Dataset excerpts

--

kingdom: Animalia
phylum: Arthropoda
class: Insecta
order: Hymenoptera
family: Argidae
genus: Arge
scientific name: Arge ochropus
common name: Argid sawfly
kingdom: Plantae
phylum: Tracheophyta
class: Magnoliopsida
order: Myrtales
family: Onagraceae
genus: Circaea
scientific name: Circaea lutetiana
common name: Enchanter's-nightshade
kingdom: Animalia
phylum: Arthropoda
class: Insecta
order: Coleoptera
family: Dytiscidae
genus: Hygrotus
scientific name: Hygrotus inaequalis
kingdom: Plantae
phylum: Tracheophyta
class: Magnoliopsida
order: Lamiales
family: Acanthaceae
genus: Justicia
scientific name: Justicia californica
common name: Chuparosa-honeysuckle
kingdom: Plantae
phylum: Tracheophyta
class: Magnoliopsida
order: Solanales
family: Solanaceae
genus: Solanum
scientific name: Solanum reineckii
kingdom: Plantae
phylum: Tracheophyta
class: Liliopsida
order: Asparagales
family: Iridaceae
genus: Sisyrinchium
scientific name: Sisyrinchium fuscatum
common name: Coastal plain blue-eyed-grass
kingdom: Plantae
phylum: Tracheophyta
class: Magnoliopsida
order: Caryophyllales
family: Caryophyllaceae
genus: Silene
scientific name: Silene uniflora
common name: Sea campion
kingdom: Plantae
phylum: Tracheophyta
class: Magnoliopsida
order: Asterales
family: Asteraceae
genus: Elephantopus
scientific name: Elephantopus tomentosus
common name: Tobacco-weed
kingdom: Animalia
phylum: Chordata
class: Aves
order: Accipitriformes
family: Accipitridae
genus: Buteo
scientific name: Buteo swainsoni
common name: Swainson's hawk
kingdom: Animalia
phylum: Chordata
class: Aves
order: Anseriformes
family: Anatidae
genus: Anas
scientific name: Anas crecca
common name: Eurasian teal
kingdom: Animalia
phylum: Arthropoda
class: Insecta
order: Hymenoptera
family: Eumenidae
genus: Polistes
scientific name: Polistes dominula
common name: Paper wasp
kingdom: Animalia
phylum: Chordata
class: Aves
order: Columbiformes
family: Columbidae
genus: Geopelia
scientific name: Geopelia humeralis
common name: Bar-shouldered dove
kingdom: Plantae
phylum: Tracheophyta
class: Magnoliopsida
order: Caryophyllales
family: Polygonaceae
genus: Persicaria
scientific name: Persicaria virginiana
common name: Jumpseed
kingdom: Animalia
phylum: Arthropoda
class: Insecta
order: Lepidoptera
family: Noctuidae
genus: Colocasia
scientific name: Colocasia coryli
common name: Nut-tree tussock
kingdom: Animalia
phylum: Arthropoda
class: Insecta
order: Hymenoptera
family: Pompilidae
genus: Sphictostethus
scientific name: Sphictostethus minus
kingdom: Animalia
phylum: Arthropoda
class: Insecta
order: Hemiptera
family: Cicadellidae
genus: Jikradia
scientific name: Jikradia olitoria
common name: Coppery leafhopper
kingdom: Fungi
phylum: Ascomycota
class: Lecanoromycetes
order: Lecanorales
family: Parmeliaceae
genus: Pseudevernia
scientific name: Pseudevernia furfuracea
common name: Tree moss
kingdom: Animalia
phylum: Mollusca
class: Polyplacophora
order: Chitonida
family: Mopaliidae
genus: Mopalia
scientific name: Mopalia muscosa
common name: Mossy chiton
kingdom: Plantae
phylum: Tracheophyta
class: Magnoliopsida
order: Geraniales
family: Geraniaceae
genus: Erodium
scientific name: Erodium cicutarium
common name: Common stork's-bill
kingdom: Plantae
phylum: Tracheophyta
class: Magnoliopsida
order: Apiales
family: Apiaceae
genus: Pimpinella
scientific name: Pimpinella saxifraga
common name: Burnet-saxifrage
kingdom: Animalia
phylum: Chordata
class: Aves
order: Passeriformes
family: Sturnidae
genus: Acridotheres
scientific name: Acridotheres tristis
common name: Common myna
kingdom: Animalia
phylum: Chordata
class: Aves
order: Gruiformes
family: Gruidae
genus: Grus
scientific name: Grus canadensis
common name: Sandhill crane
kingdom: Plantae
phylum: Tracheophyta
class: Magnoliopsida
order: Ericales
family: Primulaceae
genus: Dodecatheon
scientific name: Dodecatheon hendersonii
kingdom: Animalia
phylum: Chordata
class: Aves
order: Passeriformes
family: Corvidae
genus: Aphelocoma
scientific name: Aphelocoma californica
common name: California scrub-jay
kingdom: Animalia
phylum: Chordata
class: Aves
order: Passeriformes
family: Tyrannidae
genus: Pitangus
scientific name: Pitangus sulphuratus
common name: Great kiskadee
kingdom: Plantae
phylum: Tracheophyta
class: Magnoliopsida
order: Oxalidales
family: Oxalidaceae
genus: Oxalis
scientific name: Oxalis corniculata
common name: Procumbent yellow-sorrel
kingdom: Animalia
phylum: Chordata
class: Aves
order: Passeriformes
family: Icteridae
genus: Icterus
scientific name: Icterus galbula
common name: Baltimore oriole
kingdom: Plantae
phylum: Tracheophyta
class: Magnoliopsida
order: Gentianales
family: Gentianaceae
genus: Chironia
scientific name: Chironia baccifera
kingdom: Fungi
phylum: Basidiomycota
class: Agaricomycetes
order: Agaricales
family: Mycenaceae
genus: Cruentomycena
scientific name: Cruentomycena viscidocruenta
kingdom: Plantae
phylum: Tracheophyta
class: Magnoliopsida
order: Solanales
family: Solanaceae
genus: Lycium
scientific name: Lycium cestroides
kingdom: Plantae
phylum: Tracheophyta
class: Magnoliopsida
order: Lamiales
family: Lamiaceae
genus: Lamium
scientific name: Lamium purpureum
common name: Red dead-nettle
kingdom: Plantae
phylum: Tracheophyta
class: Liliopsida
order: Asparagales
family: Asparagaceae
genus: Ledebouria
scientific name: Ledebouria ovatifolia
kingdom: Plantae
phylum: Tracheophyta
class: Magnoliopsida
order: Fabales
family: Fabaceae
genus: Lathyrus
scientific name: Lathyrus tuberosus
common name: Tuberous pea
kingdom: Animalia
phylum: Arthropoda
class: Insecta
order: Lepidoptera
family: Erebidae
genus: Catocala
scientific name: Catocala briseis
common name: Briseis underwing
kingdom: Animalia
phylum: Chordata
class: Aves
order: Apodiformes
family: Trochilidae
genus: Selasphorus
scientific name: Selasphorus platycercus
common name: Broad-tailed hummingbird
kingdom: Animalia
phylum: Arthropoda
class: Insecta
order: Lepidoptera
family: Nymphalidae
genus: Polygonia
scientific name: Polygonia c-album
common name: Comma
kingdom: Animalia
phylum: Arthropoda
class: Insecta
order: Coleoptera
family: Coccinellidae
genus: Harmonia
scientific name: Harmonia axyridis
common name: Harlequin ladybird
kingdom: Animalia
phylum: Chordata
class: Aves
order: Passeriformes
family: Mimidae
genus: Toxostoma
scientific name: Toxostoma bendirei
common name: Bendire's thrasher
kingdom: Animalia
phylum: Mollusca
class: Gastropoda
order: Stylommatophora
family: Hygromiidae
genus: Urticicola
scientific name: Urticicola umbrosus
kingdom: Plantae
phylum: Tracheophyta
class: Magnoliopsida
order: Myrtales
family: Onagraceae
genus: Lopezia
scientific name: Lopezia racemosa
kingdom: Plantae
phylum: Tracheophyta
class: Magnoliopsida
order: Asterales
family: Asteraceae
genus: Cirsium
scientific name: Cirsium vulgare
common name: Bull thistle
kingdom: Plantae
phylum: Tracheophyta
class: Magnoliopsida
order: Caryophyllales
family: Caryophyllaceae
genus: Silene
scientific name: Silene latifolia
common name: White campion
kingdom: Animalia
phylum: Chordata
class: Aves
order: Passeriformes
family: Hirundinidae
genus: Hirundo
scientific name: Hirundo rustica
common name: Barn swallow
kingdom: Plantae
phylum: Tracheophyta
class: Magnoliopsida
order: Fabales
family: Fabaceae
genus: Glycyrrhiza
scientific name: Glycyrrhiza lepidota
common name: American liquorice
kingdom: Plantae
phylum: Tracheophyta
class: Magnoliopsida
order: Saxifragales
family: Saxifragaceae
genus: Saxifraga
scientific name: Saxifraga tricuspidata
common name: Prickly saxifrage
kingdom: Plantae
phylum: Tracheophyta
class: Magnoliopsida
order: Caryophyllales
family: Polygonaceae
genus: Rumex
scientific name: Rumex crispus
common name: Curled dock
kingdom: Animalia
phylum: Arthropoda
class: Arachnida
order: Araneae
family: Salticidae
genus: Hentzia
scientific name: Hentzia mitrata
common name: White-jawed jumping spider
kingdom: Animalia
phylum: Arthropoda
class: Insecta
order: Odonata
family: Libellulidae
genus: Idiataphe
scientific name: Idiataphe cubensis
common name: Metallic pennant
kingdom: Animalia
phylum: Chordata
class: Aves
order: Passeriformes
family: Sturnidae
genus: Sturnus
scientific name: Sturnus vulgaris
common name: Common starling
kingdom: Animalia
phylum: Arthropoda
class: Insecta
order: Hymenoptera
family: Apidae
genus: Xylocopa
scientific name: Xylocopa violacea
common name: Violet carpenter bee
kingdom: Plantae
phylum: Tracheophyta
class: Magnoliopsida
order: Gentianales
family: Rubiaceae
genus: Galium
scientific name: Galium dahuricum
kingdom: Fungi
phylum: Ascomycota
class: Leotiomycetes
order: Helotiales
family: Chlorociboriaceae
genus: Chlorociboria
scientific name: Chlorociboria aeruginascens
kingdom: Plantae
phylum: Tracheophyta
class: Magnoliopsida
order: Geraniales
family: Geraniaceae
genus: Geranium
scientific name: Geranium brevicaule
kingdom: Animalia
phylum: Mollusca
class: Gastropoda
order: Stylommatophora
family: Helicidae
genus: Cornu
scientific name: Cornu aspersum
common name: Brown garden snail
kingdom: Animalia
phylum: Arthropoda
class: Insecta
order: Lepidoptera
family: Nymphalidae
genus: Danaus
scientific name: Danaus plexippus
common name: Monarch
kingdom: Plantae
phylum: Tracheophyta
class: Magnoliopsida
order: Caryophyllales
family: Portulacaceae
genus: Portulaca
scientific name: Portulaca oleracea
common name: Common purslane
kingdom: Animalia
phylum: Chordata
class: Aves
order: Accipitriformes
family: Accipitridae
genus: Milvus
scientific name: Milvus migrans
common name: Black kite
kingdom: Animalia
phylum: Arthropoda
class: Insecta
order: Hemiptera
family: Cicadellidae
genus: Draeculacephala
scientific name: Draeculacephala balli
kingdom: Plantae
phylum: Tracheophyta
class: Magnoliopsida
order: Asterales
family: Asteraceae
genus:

--

__Task prompt__
Copy the lines of the data verbatim, everything from the line containing "common name: Red dead-nettle" down to the line containing "genus: Lathyrus", including both of those lines.

__Response__
common name: Red dead-nettle
kingdom: Plantae
phylum: Tracheophyta
class: Liliopsida
order: Asparagales
family: Asparagaceae
genus: Ledebouria
scientific name: Ledebouria ovatifolia
kingdom: Plantae
phylum: Tracheophyta
class: Magnoliopsida
order: Fabales
family: Fabaceae
genus: Lathyrus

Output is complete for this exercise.